Das Bayerische LSG hat hierzu in seinem Urteil vom 17.10.2012 – L 12 KA 5011/11 – ausgeführt:
"Diese Entscheidung betraf zwar einen Vertragsarzt, sie erfasst der Sache nach aber ebenso Vertragszahnärzte, denn für beide galt die gesetzliche Altersgrenzenregelung in § 95 Abs. 7 Satz 3 SGB V in gleicher Weise mit gleicher Zielsetzung. Besonderheiten folgen auch nicht daraus, dass nur hinsichtlich der Vertragszahnärzte durch das GKV-Wettbewerbsstärkungsgesetz vom 01.04.2007 Änderungen hinsichtlich der Zulassungsbeschränkungen eingetreten waren. Seit diesem Zeitpunkt unterliegen Vertragszahnärzte anders als Vertragsärzte nicht mehr einer versorgungsabhängigen Bedarfsplanung mit örtlichen Zulassungssperren. Hintergrund war für den Gesetzgeber, dass für den Bereich der vertragszahnärztlichen Versorgung auf die Steuerung durch zwingende Zulassungsbeschränkungen verzichtet werden könne, weil in diesem Leistungsbereich sich zum einen das Problem der Überversorgung nicht in der gleichen Weise wie im Bereich der vertragsärztlichen Versorgung stellte und weil zum anderen auch die Gefahr von Leistungsausweitung und angebotsinduzierter Versorgung nicht gegeben sei wie im Bereich der vertragsärztlichen Versorgung (BT-Drucksache 16/3100, Seite 135 zu Art. 1 Nr. 67). Einer Zulassungssteuerung nach dem 01.04.2007 unterlagen Vertragszahnärzte und unterliegen sie aber immer noch insoweit, als für sie Sicherstellungszuschläge zum Honorar nach § 105 Abs. 1 Satz 1 Halbsatz 2, Abs. 4 SGB V bei Unterversorgung und lokalem Versorgungsbedarf zur Förderung einer flächendeckenden Versorgung möglich bleiben. Aber auch beim Fehlen von Zulassungsbeschränkungen ist eine Altersgrenze nicht sinnentleert.
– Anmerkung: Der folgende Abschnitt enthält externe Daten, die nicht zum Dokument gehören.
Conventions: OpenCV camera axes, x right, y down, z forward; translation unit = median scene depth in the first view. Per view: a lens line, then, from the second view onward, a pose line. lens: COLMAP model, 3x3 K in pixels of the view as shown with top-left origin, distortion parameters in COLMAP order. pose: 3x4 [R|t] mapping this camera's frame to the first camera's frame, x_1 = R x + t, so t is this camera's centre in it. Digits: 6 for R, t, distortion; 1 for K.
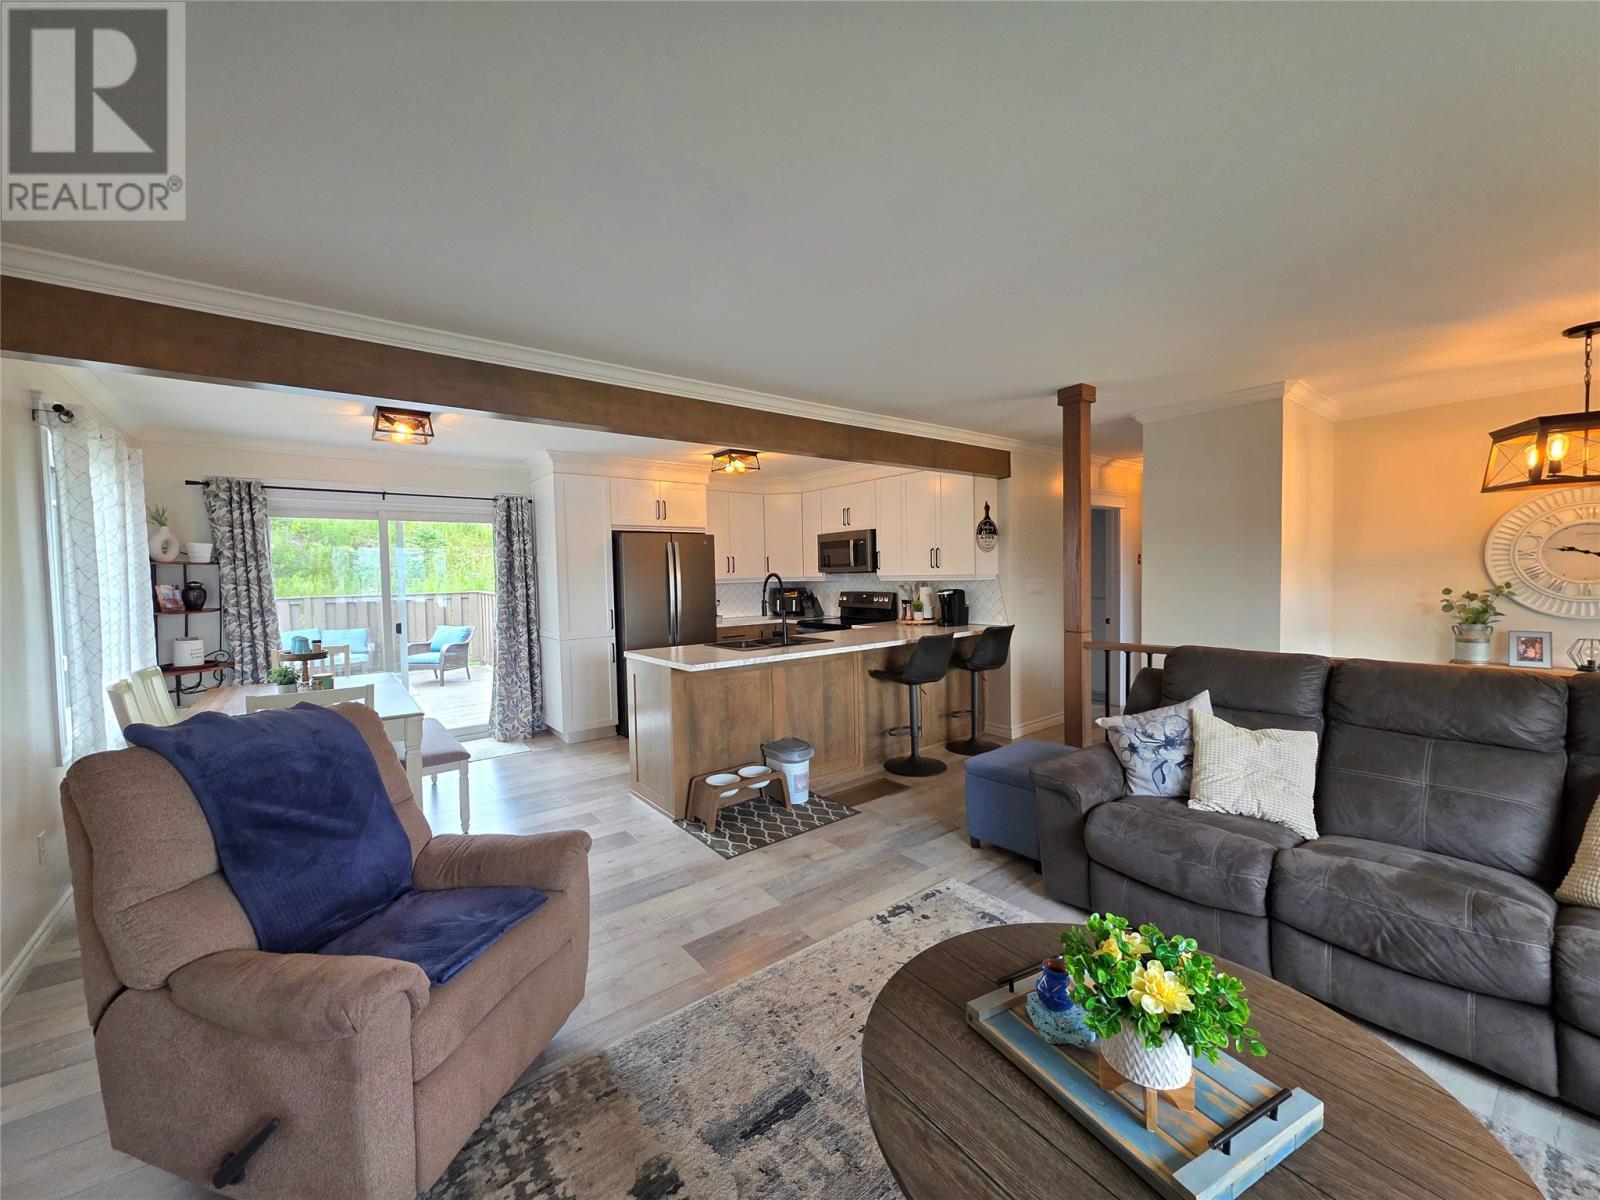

Denn dadurch, dass infolge der Altersgrenze die älteren Zahnärzte ihre Zulassung verlieren, also die Konkurrenz unter den Zahnärzten geringer wird, haben die jüngeren Zahnärzte größere Chancen, nach ihrer Zulassung ein wirtschaftlich tragfähige Praxis aufzubauen (BSG 09.04.2008, B 6 KA 44/07 R, so auch zuletzt LSG Hamburg, Urteil vom 15.Dezember 2011, L 11 KA 23/08).
Außerdem ist der Senat mit dem SG Dortmund der Auffassung , dass § 95 Abs. 7 Satz 2 SGB V a.F. nicht gegen die Richtlinie 2000/78/EG verstößt, da der Gesichtspunkt der Gesundheitsgefährdung nicht die ausschlaggebende Zielsetzung der 68er-Altersgrenze war. Ausschlaggebend war vielmehr die Finanzierbarkeit der gesetzlichen Krankenversicherung sowie eine ausgewogene Lastenverteilung zwischen den Generationen. Dies ergibt sich aus der Gesetzesbegründung zur Einführung der Altersgrenze in § 95 Abs. 7 SGB V (vgl. BTDrs. 12/3608). Die Sicherung der Finanzierbarkeit der GKV sowie die Verteilungsgerechtigkeit sind aber vom EuGH ausdrücklich als billigenswerte Gründe für die Altersgrenze angesehen worden.
Da sowohl das BVerfG als auch das BSG keinen Verstoß der streitigen Vorschrift des § 95 Abs. 7 Satz 3 SGB V a.F. gegen das Europarecht gesehen haben, liegt unter keinem denkbaren Aspekt ein Verstoß gegen europarechtliche Normen vor. Der Beklagte war grundsätzlich gehalten, die zum Entscheidungszeitpunkt geltende Rechtslage anzuwenden."
Mit gleichem Wortlaut hat das Bayerische LSG ebenfalls am 17.10.2012 die Streitsache L 12 KA 5013/11 entschieden. Dem ist nichts hinzuzufügen.
Die Kostenentscheidung beruht auf § 197a Abs. 1 SGG i.V.m. § 154 Abs. 2 Verwaltungsgerichtsordnung.
Die Voraussetzungen für die Zulassung der Revision liegen nicht vor (§ 160 Abs. 2 SGG).